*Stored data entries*
◆ ◆ ◆ ◆
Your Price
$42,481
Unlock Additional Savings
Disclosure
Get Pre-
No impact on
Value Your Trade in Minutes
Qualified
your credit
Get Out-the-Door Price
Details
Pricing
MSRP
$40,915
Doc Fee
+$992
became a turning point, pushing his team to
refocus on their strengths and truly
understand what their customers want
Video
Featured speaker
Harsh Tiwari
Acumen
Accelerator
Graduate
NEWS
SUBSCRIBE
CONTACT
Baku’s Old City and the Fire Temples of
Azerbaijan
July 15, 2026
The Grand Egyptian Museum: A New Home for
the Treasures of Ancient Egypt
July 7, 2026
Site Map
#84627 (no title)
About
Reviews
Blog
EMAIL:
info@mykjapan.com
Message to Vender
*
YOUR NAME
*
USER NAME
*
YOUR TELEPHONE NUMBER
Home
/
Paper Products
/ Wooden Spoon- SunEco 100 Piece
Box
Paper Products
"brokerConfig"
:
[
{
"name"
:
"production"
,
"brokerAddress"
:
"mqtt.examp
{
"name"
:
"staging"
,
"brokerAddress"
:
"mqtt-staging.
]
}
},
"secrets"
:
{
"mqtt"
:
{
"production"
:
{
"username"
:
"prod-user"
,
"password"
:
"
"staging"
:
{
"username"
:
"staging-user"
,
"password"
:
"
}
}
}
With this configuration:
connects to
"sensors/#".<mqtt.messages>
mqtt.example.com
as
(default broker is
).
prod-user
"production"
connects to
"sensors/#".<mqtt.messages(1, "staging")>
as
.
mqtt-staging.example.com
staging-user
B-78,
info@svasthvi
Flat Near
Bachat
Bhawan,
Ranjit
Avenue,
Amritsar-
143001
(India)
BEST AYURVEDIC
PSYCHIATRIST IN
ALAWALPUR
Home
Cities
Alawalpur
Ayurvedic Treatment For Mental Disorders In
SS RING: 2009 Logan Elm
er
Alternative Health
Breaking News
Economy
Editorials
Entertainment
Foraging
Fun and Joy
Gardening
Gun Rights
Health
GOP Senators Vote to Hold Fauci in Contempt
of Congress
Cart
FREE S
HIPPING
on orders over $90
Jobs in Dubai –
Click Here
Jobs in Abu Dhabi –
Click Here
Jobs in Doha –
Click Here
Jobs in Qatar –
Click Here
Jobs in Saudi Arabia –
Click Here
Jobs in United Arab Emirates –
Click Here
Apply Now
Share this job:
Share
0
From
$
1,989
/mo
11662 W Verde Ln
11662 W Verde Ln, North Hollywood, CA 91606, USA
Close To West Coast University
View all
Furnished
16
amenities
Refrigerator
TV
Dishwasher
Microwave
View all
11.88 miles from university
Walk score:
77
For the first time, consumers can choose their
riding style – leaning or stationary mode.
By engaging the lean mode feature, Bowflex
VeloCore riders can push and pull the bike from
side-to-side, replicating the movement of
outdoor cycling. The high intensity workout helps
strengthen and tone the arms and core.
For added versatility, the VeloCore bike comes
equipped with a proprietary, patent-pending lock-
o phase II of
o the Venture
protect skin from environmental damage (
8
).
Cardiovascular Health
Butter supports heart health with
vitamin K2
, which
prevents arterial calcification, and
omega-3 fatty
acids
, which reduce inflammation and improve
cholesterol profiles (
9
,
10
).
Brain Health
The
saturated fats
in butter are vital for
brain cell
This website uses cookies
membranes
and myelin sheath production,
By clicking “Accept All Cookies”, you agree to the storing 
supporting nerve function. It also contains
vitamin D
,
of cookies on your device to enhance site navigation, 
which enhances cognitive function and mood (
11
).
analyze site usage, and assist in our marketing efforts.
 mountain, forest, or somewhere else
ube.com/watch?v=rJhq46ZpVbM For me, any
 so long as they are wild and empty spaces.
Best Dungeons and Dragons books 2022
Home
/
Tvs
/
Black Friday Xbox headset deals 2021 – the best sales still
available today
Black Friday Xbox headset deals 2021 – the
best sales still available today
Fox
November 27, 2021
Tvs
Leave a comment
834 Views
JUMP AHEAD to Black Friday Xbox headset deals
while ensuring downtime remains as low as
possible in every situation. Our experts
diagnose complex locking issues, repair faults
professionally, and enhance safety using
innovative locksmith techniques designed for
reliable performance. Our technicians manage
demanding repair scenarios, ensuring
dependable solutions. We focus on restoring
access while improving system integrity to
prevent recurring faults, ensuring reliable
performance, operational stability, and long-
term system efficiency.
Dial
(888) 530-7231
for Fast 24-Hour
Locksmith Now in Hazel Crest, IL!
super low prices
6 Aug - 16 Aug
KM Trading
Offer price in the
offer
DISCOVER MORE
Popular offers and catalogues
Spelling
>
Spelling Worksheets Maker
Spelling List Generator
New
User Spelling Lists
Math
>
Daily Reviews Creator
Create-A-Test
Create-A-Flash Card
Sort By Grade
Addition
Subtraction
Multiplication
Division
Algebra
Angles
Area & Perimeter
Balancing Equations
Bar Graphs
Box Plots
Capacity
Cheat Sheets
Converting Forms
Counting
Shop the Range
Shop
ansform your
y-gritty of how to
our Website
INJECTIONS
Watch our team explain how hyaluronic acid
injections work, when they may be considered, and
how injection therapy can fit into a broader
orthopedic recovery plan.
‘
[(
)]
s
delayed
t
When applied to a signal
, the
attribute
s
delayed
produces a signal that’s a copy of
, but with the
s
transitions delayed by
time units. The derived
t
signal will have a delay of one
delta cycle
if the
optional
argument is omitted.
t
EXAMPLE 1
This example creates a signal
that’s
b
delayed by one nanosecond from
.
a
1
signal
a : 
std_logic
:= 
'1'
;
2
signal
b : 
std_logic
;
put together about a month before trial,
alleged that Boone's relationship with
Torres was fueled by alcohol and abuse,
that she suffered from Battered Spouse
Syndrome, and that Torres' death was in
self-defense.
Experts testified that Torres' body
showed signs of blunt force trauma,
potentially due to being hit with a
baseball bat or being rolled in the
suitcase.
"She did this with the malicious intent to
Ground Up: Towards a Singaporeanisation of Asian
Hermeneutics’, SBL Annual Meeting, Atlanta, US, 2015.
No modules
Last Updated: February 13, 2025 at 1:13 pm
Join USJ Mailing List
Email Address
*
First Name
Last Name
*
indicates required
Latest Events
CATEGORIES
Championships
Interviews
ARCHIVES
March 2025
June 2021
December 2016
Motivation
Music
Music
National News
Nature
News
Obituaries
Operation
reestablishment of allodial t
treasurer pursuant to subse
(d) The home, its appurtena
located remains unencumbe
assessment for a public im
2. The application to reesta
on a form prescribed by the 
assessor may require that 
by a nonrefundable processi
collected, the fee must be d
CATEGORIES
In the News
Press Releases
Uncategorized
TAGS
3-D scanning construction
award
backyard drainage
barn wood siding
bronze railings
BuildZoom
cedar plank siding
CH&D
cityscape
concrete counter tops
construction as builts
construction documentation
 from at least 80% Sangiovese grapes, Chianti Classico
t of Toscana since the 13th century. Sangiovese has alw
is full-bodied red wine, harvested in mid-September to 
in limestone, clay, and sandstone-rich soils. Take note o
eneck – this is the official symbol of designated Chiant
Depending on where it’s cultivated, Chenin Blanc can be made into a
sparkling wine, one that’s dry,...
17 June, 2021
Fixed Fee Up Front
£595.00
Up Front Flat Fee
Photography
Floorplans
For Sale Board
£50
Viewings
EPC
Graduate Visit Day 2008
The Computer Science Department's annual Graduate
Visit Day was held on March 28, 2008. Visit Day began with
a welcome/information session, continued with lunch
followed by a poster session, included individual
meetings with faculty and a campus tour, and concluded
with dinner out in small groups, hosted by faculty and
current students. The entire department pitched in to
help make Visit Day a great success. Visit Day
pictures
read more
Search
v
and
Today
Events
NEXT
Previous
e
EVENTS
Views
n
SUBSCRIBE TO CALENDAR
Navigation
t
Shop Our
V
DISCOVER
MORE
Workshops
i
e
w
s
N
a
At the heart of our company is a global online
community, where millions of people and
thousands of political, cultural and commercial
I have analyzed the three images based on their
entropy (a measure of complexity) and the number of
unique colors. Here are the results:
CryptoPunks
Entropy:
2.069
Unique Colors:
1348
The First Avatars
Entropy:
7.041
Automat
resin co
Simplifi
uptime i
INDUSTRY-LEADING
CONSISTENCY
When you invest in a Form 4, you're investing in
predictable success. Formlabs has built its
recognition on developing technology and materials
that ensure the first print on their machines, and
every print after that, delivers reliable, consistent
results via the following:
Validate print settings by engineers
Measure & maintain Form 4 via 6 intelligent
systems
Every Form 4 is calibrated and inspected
◆ ◆ ◆ ◆
*Goal of the exercise*
Write out again exactly the lines that run from the one holding "that ensure the" through the last line of the data; omit all other lines.

*Response*
that ensure the first print on their machines, and
every print after that, delivers reliable, consistent
results via the following:
Validate print settings by engineers
Measure & maintain Form 4 via 6 intelligent
systems
Every Form 4 is calibrated and inspected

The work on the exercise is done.